文書の抜粋:

···

スタートアップ税務AtoZ、スタートアップフレンドリーな税理士、公認会計士の畠山さんへ、
税務会計に関する素朴な疑問、企業が目線で今気になる話題を投げかけることで、
企業前後のファイナンスの土台作りを支援する番組です。
MCは、スタートポッツ稲荷田が務めます。畠山さん、よろしくお願いします。
会計士、税理士の畠山です。よろしくお願いします。
畠山さん、今日は資産管理会社について教えていただきたいなと思っております。
この前、タイミーさんの上場のキノープの分析とかも一緒にやらせていただきましたけれども、
その時にも小川さん個人の持ち分の持ち株と、資産管理会社がどうやらあるというのもお見受けしましたね。
この辺りがこれまでもいくつかの企業家さん、よく上場するタイミングで資産管理会社の存在を見つけることもあれば、
あるいはまだ上場はしていなくて、シリーズAとかなんですけれども、実は資産管理会社持っててみたいなことを言っている企業家さん、
すごくリテラシー高い方だったんですけど、その方は。

···

提供情報:
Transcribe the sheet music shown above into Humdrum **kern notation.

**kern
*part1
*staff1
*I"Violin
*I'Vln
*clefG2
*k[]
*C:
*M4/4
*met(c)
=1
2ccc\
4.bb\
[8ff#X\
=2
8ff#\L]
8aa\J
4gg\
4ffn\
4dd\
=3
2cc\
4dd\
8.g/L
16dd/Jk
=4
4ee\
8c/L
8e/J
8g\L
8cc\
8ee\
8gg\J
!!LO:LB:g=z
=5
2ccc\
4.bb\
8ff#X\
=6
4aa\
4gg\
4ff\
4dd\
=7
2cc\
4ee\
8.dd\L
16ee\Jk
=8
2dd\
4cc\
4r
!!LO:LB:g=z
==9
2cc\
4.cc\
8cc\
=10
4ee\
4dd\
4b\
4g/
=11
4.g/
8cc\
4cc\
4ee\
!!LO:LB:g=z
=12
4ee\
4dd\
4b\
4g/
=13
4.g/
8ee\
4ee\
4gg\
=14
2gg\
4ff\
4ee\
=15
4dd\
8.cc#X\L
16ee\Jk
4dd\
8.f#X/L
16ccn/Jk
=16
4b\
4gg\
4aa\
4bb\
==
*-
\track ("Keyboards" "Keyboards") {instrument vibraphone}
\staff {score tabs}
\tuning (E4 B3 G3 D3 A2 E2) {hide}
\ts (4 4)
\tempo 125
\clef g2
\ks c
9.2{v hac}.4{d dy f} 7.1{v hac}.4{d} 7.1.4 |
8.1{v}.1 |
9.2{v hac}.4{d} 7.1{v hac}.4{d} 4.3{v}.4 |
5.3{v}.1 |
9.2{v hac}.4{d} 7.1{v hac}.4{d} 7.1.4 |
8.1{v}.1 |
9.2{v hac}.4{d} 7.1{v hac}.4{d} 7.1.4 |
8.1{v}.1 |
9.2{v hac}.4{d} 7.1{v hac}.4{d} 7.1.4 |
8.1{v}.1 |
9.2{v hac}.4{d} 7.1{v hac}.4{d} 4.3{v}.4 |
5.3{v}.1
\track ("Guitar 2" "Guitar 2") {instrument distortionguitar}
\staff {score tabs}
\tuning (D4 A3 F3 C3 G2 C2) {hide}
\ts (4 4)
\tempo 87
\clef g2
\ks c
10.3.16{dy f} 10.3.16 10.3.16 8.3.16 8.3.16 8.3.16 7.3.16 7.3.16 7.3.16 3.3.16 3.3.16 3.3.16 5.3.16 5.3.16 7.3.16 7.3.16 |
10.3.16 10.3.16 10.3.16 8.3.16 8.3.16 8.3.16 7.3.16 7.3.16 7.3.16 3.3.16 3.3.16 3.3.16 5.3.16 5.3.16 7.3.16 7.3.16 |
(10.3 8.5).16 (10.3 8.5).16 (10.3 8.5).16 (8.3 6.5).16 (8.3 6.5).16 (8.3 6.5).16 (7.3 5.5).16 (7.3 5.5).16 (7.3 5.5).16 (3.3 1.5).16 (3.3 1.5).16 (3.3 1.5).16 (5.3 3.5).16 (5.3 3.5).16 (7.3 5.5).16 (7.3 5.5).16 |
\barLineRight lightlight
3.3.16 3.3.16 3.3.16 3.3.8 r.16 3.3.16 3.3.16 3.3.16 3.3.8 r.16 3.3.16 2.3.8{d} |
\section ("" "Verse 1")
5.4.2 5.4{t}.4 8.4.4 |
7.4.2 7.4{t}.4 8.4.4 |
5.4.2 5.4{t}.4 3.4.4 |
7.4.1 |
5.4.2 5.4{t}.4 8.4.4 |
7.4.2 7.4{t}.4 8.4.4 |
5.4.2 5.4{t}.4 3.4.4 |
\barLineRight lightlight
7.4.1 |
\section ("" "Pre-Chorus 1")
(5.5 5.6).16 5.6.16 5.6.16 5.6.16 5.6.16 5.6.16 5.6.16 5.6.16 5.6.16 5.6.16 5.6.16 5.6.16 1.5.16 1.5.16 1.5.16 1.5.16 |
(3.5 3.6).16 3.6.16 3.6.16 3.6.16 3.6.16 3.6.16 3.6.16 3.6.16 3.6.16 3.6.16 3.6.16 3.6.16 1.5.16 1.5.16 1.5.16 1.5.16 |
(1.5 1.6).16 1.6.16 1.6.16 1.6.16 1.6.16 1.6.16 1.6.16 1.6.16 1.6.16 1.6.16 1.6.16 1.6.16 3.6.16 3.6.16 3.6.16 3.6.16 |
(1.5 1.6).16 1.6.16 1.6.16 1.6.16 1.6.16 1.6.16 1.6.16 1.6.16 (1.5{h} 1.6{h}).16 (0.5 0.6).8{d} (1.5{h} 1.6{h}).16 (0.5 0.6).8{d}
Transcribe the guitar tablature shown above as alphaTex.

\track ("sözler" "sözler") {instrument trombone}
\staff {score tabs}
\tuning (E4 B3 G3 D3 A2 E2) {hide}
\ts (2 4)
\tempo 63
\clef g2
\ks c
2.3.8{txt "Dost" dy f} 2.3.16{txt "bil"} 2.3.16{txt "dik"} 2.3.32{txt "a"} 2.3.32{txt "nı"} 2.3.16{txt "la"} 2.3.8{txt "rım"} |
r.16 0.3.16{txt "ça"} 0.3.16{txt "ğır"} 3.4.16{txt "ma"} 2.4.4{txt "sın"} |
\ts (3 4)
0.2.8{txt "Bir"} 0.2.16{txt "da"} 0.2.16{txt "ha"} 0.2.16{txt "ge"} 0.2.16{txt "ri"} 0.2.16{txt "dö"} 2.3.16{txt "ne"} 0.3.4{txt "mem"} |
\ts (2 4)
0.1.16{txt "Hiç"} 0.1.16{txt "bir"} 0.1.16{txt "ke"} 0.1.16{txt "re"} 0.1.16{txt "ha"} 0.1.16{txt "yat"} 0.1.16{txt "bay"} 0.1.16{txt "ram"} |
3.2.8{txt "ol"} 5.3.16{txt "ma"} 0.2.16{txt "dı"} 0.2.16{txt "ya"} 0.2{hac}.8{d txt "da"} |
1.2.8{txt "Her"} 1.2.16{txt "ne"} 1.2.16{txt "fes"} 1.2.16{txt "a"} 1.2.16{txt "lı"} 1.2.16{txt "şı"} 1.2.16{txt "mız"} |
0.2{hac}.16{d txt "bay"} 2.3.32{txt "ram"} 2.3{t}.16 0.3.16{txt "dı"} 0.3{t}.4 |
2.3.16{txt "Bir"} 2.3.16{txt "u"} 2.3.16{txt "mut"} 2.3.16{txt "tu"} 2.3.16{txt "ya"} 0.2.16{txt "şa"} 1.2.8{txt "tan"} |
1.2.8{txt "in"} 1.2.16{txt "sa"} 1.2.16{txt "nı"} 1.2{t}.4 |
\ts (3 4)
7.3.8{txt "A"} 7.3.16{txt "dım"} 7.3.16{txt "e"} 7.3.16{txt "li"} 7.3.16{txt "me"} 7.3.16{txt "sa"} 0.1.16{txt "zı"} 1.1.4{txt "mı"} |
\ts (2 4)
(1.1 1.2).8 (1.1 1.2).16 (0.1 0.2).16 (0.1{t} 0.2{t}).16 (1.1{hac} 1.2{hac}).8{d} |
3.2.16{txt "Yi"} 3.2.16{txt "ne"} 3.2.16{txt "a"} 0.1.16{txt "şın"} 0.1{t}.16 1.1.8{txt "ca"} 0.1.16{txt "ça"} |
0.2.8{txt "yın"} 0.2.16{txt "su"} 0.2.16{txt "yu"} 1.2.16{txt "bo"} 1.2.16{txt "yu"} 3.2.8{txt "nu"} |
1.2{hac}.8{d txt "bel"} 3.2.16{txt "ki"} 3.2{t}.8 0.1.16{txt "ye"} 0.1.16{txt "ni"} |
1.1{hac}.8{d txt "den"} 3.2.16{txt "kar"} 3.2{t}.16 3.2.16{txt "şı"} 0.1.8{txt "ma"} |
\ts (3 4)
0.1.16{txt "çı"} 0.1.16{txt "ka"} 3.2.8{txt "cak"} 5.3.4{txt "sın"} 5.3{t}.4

···

実施する作業:
1 - 文書の抜粋のうち、「スタートアップ税務AtoZ、」を含む語句で始まり「畠山さん、今日は資産管理会社について教えていただきたいなと思っております。」で終わる部分を、「番組」を「プログラム」に置き換えて修正し、示してください。
2 - 文書の抜粋について、次の問いに答えてください。
(a) MCを務めるのは誰ですか。
(b) 畠山さんは自身をどのような肩書きで名乗っていますか。
(c) 今日、畠山さんに教えてもらいたいとされているテーマは何ですか。

作業別の解答:
1 -
スタートアップ税務AtoZ、スタートアップフレンドリーな税理士、公認会計士の畠山さんへ、
税務会計に関する素朴な疑問、企業が目線で今気になる話題を投げかけることで、
企業前後のファイナンスの土台作りを支援するプログラムです。
MCは、スタートポッツ稲荷田が務めます。畠山さん、よろしくお願いします。
会計士、税理士の畠山です。よろしくお願いします。
畠山さん、今日は資産管理会社について教えていただきたいなと思っております。

2 -
(a) スタートポッツ稲荷田
(b) 会計士、税理士
(c) 資産管理会社